Wann genau die Rakete abgefeuert werden soll, war zunächst unklar. Doch stellten sich die südkoreanischen Behörden darauf ein, dass der Start schon an diesem Samstag erfolgen könnte.

Sollte das Wetter mitspielen, werde die Regierung in Pjöngjang die Rakete ins All schießen, sagte der südkoreanische Präsident Lee Myung-bak am Freitag vor Journalisten in London. Zugleich bekräftigte Lee das Angebot seines Landes, einen Sondergesandten in den Norden zu schicken. Seoul werde weiter versuchen, das kommunistisch regierte Land “mit Ausdauer und Geduld” zum Wandel zu bewegen.

Nordkorea hatte angekündigt, zwischen Samstag und kommendem Mittwoch einen Fernmeldesatelliten ins Weltall zu schicken. Aus Sicht der USA sowie Südkoreas und Japans will das kommunistische Land jedoch unter dem Deckmantel eines Satellitenstarts die Technologie für eine militärische Langstreckenrakete erproben, die später mit Atomsprengköpfen ausgerüstet werden könnte.

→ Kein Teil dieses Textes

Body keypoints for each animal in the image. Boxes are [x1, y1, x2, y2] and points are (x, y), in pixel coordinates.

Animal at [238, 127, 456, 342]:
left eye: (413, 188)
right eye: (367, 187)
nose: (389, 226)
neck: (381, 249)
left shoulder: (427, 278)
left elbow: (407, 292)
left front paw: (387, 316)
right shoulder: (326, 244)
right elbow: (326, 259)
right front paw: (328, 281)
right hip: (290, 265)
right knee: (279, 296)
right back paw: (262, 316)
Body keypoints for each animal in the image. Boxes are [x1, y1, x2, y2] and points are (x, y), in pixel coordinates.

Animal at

Eine solche Rakete könnte die USA bei der Küste von Alaska erreichen. Die drei Länder hatten gewarnt, den Raketenstart vor den UNO-Sicherheitsrat zu bringen.

Der japanische Verteidigungsminister Yasukazu Hamada sagte, sein Land habe die Vorbereitungen für einen möglichen Abschuss der Rakete abgeschlossen. Unter anderem seien Luftabwehr-Einheiten in Stellung gebracht worden. Die Regierung in Tokio hatte gedroht, das Geschoß bei einer Gefahr für die japanische Bevölkerung vom Himmel zu holen.

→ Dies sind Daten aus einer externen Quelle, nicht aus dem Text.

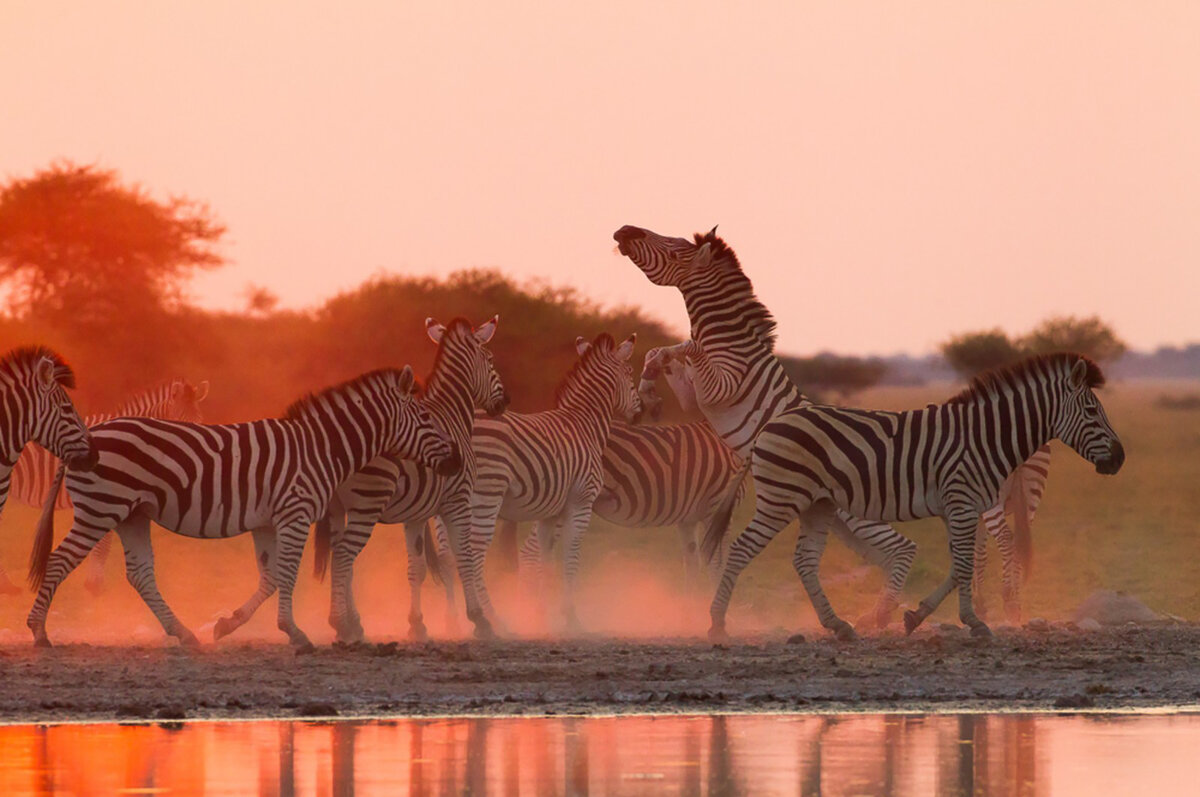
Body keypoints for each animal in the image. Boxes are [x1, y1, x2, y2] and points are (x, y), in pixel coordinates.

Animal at [0, 379, 210, 597]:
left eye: (200, 421)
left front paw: (93, 581)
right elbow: (104, 543)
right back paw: (7, 586)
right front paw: (95, 584)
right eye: (178, 425)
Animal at [28, 364, 460, 648]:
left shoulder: (266, 521)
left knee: (140, 574)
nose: (456, 461)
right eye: (425, 416)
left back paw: (184, 633)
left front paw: (228, 624)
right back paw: (39, 631)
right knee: (59, 560)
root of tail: (88, 436)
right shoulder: (294, 513)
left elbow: (269, 577)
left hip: (131, 514)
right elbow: (286, 574)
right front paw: (295, 633)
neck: (320, 446)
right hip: (100, 509)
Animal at [463, 331, 643, 633]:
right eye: (629, 373)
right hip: (487, 494)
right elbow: (571, 557)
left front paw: (541, 615)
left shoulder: (550, 512)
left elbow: (544, 560)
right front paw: (571, 618)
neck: (585, 425)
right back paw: (491, 619)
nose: (641, 413)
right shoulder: (581, 503)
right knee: (473, 551)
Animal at [614, 225, 912, 633]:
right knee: (884, 556)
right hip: (839, 519)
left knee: (903, 548)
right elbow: (661, 351)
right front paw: (649, 391)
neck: (725, 341)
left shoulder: (719, 387)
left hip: (857, 515)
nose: (624, 231)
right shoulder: (695, 397)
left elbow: (688, 347)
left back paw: (881, 615)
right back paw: (874, 615)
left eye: (675, 251)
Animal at [700, 352, 1123, 638]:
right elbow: (963, 565)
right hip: (781, 499)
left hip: (818, 505)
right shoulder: (961, 502)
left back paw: (838, 625)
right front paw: (973, 622)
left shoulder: (958, 507)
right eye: (1091, 410)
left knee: (804, 561)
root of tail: (771, 425)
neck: (985, 437)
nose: (1119, 458)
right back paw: (717, 622)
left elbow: (958, 566)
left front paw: (917, 616)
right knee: (741, 549)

US-Präsident Barack Obama hat den G-20-Gipfel in London am gestrigen Donnerstag dazu genutzt, die internationale Haltung zu dem geplanten Raketentest von Nordkorea abzustimmen. Nach einer Unterredung mit seinem Amtskollegen Lee kündigte er “feste und gemeinsame Antwort der internationalen Gemeinschaft” an, sollte “Nordkorea eine Langstreckenrakete starten”. Russland schien sich der Position der USA, Südkoreas und Japans anzunähern. Hingegen plädierte China für Zurückhaltung, um eine Eskalation zu vermeiden.

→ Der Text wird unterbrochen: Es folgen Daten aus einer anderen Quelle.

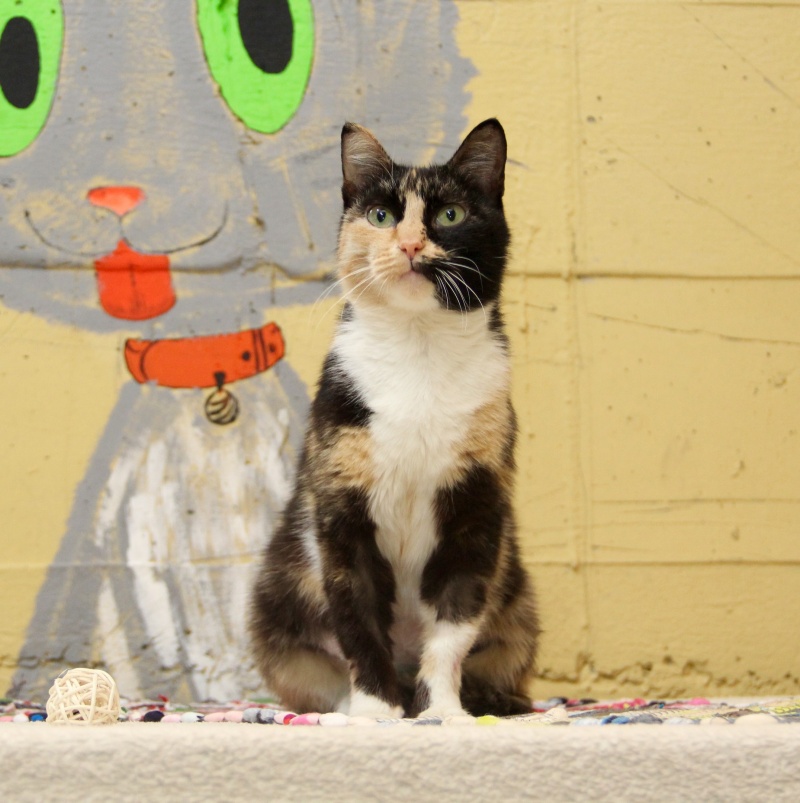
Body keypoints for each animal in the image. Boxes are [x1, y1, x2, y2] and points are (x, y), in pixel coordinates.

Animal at [249, 119, 539, 718]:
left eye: (450, 214)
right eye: (381, 215)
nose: (408, 244)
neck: (418, 348)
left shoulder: (477, 507)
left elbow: (455, 622)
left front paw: (443, 711)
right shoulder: (340, 508)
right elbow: (356, 620)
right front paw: (377, 713)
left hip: (521, 603)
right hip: (274, 609)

Für das verarmte aber hochgerüstete Nordkorea ist der Test ein großes Risiko. Beim bisher einzigen bekannten Startversuch einer Taepodong-2 explodierte die Rakete im Flug. Der Weltsicherheitsrat verabschiedete in der Folge eine Resolution, die das stalinistisch geführte Nordkorea nun verletzten würde. Bei einem erneuten Versagen könnte der Verkauf von Raketen leiden, einer der wenigen erfolgreichen Exporte Nordkoreas. Zudem wäre es eine Demütigung für Staatschef Kim Jong-il. Der 67-jährige Diktator soll im Vorjahr einen Schlaganfall erlitten haben, was zur Frage geführt hat, wie weit er noch die Kontrolle hat. Ein erfolgreicher Test würde seine Position stärken. Lee zeigte sich in London überzeugt, dass Kim derzeit wieder die Macht innehabe.